* **Records for the exercise**:
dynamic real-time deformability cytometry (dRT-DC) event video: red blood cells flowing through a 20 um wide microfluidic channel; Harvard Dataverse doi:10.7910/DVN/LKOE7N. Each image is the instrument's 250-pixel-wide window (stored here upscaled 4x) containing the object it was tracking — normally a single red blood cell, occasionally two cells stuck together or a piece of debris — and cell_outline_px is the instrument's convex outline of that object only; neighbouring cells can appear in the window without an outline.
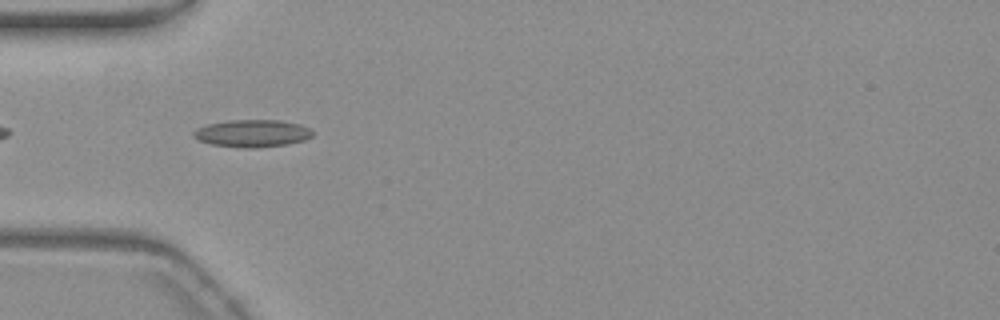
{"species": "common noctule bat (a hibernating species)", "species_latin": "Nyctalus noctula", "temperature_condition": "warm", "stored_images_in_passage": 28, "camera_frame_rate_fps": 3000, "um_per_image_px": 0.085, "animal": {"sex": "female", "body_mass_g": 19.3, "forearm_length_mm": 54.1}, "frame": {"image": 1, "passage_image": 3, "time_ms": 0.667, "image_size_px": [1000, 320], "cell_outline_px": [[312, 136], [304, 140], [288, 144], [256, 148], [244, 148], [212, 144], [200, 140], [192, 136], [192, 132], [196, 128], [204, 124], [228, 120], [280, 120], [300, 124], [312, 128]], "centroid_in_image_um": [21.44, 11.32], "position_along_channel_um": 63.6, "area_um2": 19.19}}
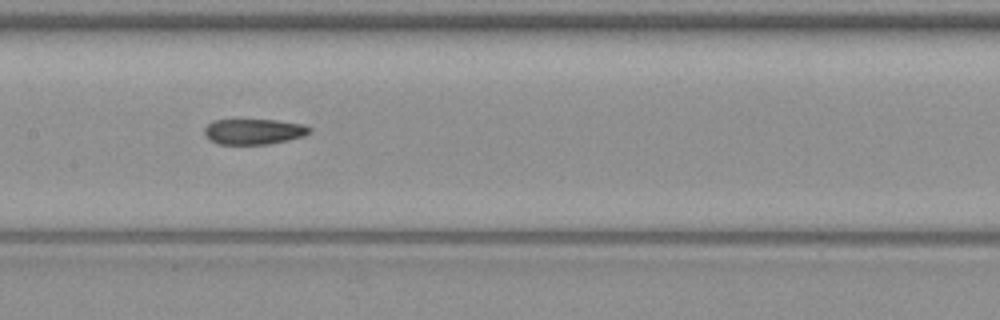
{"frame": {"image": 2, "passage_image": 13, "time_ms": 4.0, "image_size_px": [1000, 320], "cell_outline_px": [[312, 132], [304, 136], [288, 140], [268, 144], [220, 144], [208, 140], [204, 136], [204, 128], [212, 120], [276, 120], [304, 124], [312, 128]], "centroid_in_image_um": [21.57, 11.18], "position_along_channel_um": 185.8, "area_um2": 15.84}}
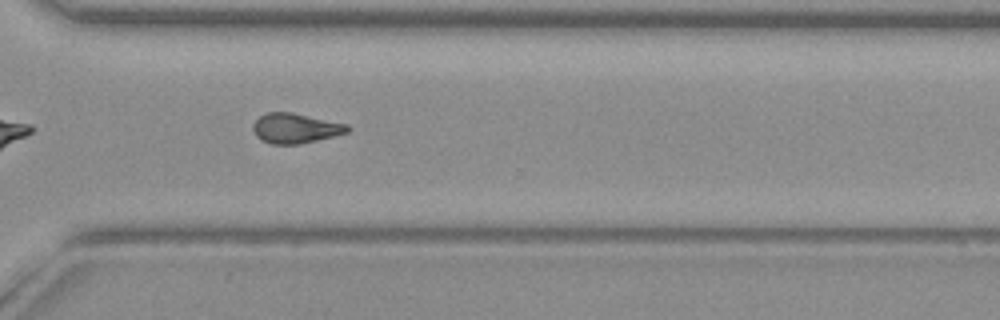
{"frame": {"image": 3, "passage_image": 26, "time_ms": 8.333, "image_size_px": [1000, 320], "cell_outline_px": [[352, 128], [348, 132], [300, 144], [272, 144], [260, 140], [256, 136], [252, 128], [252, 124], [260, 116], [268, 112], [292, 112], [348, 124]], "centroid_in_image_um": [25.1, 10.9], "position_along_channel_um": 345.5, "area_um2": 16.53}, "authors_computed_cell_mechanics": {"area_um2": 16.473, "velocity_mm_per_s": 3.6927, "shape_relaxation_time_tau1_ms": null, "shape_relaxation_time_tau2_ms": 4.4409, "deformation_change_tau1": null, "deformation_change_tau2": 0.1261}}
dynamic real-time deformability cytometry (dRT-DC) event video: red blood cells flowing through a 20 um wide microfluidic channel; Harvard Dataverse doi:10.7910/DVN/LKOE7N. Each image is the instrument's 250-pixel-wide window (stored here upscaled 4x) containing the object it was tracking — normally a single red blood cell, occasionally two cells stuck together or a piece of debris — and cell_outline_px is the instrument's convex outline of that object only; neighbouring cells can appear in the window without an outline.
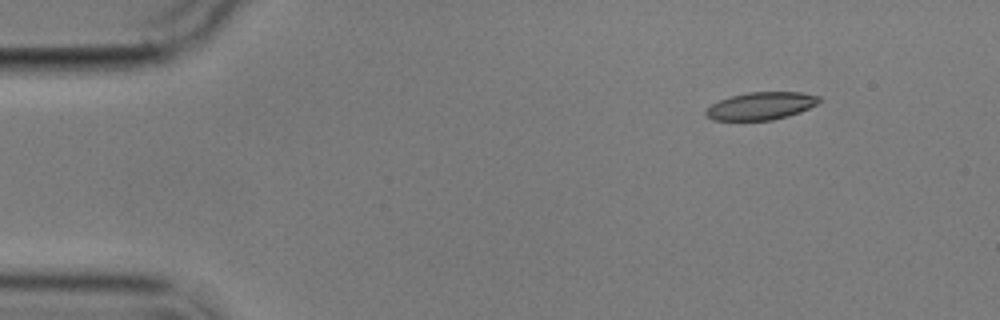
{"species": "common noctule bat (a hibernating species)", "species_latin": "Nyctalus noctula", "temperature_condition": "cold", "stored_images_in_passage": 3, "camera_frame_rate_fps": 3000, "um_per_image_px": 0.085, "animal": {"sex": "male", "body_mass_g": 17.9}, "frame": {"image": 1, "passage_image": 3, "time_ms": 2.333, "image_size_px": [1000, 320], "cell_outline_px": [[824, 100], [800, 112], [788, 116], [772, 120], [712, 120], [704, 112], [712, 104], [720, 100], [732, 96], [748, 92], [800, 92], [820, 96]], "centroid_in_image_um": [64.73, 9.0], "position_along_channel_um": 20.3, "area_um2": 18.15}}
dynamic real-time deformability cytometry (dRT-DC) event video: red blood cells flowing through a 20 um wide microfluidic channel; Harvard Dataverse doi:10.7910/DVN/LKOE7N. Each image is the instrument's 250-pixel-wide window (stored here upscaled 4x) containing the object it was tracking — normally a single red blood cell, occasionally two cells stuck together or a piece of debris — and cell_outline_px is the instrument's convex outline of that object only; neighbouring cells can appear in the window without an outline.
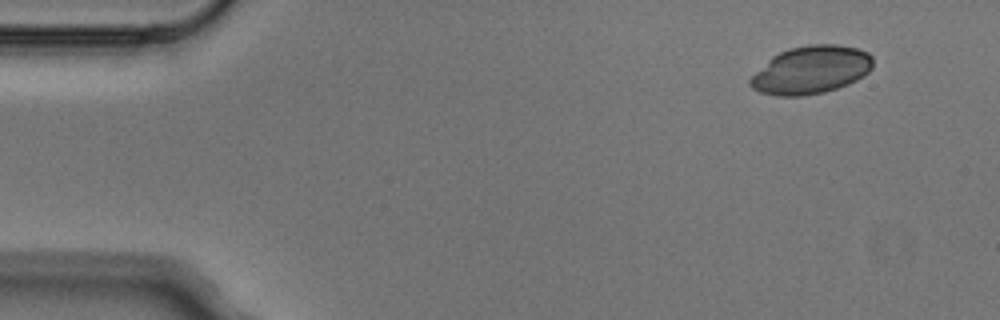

* **Aim**: Reproduce the material in its entirety and word for word, without the pictures.

* **Result of this exercise**:
dynamic real-time deformability cytometry (dRT-DC) event video: red blood cells flowing through a 20 um wide microfluidic channel; Harvard Dataverse doi:10.7910/DVN/LKOE7N. Each image is the instrument's 250-pixel-wide window (stored here upscaled 4x) containing the object it was tracking — normally a single red blood cell, occasionally two cells stuck together or a piece of debris — and cell_outline_px is the instrument's convex outline of that object only; neighbouring cells can appear in the window without an outline.
{"species": "common noctule bat (a hibernating species)", "species_latin": "Nyctalus noctula", "temperature_condition": "warm", "stored_images_in_passage": 28, "camera_frame_rate_fps": 3000, "um_per_image_px": 0.085, "animal": {"sex": "female", "body_mass_g": 19.3, "forearm_length_mm": 54.1}, "frame": {"image": 1, "passage_image": 3, "time_ms": 0.667, "image_size_px": [1000, 320], "cell_outline_px": [[312, 136], [304, 140], [288, 144], [256, 148], [244, 148], [212, 144], [200, 140], [192, 136], [192, 132], [196, 128], [204, 124], [228, 120], [280, 120], [300, 124], [312, 128]], "centroid_in_image_um": [21.44, 11.32], "position_along_channel_um": 63.6, "area_um2": 19.19}}
{"frame": {"image": 2, "passage_image": 13, "time_ms": 4.0, "image_size_px": [1000, 320], "cell_outline_px": [[312, 132], [304, 136], [288, 140], [268, 144], [220, 144], [208, 140], [204, 136], [204, 128], [212, 120], [276, 120], [304, 124], [312, 128]], "centroid_in_image_um": [21.57, 11.18], "position_along_channel_um": 185.8, "area_um2": 15.84}}
{"frame": {"image": 3, "passage_image": 26, "time_ms": 8.333, "image_size_px": [1000, 320], "cell_outline_px": [[352, 128], [348, 132], [300, 144], [272, 144], [260, 140], [256, 136], [252, 128], [252, 124], [260, 116], [268, 112], [292, 112], [348, 124]], "centroid_in_image_um": [25.1, 10.9], "position_along_channel_um": 345.5, "area_um2": 16.53}, "authors_computed_cell_mechanics": {"area_um2": 16.473, "velocity_mm_per_s": 3.6927, "shape_relaxation_time_tau1_ms": null, "shape_relaxation_time_tau2_ms": 4.4409, "deformation_change_tau1": null, "deformation_change_tau2": 0.1261}}
dynamic real-time deformability cytometry (dRT-DC) event video: red blood cells flowing through a 20 um wide microfluidic channel; Harvard Dataverse doi:10.7910/DVN/LKOE7N. Each image is the instrument's 250-pixel-wide window (stored here upscaled 4x) containing the object it was tracking — normally a single red blood cell, occasionally two cells stuck together or a piece of debris — and cell_outline_px is the instrument's convex outline of that object only; neighbouring cells can appear in the window without an outline.
{"species": "common noctule bat (a hibernating species)", "species_latin": "Nyctalus noctula", "temperature_condition": "cold", "stored_images_in_passage": 3, "camera_frame_rate_fps": 3000, "um_per_image_px": 0.085, "animal": {"sex": "male", "body_mass_g": 17.9}, "frame": {"image": 1, "passage_image": 3, "time_ms": 2.333, "image_size_px": [1000, 320], "cell_outline_px": [[824, 100], [800, 112], [788, 116], [772, 120], [712, 120], [704, 112], [712, 104], [720, 100], [732, 96], [748, 92], [800, 92], [820, 96]], "centroid_in_image_um": [64.73, 9.0], "position_along_channel_um": 20.3, "area_um2": 18.15}}
dynamic real-time deformability cytometry (dRT-DC) event video: red blood cells flowing through a 20 um wide microfluidic channel; Harvard Dataverse doi:10.7910/DVN/LKOE7N. Each image is the instrument's 250-pixel-wide window (stored here upscaled 4x) containing the object it was tracking — normally a single red blood cell, occasionally two cells stuck together or a piece of debris — and cell_outline_px is the instrument's convex outline of that object only; neighbouring cells can appear in the window without an outline.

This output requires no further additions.